Monday, February 16, 2015

Hopefully Football Will Go Away

Because it's too harmful:

NFL Commissioner Roger Goodell might have been grateful for the deflation controversy because it distracted from what otherwise have been the season’s two dominant storylines: the league’s reluctance to discipline players who commit domestic violence and its failure to protect its players from brain damage. But Goodell didn’t need the help. Every thinking fan must, in order to enjoy any NFL game, consent to participate in a formidable suspension of disbelief. We must put aside our knowledge that nearly every current NFL player can expect to suffer from chronic traumatic encephalopathy, a degenerative disease that leads to memory loss, impaired judgment, depression, and dementia.
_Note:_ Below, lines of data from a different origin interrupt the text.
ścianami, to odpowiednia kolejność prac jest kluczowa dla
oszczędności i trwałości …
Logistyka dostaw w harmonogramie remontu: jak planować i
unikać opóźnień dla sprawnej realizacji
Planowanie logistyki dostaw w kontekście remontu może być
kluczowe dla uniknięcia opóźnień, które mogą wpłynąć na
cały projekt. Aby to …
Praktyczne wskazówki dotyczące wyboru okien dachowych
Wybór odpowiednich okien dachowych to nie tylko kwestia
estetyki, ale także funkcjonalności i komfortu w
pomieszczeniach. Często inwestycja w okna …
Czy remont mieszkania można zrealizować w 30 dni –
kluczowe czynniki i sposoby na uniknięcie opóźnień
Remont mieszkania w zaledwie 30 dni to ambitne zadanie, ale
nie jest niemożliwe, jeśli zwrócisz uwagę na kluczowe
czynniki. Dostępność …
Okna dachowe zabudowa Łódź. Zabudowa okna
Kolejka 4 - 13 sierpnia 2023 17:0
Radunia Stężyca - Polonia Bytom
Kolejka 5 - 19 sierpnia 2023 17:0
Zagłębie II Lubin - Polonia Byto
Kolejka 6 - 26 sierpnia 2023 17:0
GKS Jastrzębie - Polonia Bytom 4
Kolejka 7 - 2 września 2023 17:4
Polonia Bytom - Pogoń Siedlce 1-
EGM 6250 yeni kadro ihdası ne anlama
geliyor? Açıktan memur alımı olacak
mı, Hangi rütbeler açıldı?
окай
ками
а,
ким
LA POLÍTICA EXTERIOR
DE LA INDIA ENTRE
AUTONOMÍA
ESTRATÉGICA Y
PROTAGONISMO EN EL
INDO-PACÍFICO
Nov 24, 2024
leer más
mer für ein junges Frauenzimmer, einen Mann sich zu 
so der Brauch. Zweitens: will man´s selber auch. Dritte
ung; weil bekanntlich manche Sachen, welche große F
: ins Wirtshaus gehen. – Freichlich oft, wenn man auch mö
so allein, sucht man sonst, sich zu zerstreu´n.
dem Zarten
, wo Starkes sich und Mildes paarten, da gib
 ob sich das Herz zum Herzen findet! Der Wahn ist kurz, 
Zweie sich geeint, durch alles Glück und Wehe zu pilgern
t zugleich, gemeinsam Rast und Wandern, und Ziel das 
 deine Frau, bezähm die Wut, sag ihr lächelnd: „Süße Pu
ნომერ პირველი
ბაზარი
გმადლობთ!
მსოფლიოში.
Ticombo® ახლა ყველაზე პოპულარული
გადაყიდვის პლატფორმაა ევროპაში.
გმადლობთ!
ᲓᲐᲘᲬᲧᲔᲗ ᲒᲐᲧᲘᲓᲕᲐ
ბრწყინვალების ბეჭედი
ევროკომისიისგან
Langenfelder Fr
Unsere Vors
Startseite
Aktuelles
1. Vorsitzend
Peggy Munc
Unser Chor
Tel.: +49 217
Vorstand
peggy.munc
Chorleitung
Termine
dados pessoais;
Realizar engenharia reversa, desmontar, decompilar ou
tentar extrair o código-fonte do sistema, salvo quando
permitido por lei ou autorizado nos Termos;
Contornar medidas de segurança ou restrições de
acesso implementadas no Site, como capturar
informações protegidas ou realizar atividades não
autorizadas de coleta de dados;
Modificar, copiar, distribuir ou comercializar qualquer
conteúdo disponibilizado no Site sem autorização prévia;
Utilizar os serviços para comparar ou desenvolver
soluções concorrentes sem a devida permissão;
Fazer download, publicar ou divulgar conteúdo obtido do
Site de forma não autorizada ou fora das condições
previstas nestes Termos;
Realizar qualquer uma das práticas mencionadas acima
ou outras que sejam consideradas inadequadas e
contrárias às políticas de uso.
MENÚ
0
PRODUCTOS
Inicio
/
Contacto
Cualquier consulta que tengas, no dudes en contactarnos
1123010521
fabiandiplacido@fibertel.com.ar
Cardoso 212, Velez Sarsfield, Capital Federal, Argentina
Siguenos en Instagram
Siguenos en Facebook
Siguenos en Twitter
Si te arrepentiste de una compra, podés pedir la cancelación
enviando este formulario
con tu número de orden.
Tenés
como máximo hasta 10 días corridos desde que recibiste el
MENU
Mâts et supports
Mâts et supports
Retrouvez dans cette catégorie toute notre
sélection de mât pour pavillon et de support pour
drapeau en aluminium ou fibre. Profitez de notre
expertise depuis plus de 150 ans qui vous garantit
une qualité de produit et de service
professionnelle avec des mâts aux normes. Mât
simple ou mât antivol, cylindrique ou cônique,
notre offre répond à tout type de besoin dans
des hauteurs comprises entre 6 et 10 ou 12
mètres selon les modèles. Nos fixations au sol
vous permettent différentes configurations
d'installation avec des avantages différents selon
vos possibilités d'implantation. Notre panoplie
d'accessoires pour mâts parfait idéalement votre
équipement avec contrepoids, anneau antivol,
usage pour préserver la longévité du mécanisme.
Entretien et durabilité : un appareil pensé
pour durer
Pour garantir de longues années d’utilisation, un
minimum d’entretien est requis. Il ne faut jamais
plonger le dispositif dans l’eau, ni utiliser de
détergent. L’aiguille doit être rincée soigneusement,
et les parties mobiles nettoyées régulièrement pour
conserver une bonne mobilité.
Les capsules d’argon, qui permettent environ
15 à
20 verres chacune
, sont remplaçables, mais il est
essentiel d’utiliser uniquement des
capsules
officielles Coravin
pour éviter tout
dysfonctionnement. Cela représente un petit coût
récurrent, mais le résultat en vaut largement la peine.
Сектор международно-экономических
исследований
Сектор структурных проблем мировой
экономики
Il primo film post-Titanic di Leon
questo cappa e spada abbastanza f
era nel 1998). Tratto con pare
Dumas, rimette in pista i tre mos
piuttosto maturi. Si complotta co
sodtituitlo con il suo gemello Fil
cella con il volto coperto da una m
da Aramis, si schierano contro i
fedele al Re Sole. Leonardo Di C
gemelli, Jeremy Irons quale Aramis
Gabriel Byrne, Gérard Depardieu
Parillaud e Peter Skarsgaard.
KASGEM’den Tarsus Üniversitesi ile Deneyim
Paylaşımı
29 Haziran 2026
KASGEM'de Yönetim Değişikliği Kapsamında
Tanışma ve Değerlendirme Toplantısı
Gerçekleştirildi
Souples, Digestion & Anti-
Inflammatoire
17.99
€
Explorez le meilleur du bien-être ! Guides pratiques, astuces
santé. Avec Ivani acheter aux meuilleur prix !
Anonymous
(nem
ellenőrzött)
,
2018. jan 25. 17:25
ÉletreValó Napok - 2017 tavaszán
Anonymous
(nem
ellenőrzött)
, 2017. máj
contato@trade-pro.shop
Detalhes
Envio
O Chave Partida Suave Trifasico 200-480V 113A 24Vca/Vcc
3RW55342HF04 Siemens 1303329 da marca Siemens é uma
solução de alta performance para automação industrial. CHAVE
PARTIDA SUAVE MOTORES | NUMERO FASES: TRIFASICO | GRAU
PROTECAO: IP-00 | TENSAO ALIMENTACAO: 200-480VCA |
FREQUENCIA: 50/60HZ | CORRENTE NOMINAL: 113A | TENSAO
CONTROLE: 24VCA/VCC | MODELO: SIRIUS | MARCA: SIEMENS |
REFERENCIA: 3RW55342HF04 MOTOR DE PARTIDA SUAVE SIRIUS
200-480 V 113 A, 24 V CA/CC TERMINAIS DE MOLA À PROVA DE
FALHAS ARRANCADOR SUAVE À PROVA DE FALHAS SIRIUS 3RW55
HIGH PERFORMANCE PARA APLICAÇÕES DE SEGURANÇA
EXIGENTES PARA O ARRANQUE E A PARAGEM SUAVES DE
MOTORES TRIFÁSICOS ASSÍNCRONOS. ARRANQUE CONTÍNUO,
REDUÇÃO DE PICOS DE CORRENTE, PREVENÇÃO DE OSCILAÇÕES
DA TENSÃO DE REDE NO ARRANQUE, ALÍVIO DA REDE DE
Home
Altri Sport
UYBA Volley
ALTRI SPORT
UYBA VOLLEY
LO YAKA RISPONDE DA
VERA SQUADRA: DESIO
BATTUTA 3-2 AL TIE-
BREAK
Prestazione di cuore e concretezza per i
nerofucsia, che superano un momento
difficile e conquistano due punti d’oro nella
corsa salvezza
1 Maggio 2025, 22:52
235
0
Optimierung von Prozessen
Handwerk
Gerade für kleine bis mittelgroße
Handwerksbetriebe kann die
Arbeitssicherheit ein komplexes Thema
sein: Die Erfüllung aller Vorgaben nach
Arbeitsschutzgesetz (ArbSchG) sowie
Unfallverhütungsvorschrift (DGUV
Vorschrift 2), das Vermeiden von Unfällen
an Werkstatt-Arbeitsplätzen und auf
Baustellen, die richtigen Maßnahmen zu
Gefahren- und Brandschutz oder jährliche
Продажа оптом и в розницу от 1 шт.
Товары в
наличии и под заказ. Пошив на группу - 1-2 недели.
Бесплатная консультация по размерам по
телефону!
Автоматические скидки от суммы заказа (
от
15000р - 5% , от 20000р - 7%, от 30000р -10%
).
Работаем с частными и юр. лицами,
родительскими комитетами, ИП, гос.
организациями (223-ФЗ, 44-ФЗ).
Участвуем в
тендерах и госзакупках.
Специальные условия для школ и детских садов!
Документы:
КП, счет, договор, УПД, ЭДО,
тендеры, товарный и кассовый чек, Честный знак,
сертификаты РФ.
Football players are also four times more likely both to die from ALS (a fact that Goodell, despite participating in this past year’s ALS ice-bucket challenge, refuses to acknowledge) and to develop Alzheimer’s disease. An NFL player can expect to live twenty years less than the average American male. The average NFL career lasts 3.3 years. By that measure, each season costs an NFL player about six years of his life. Football fans, in other words, must ignore the fact that we are watching men kill themselves.

2 comments:

Zimmer said...

How about if we take away the helmets and pads

whydibuy said...

A common misperception in this commentators opinion.
The shock that other peoples views are different from his own. He may find football foolish( as I do ) but many would trade half their lives for a season or two in the nfl. The fame, glory and money is worth it to many. The commentator cannot comprehend that others see things differently than he does and that their views are just as valid as his.
As for the risks, no one makes anyone play the game. Players know that going in and as the saying goes, if you can't take the heat, get out of the kitchen.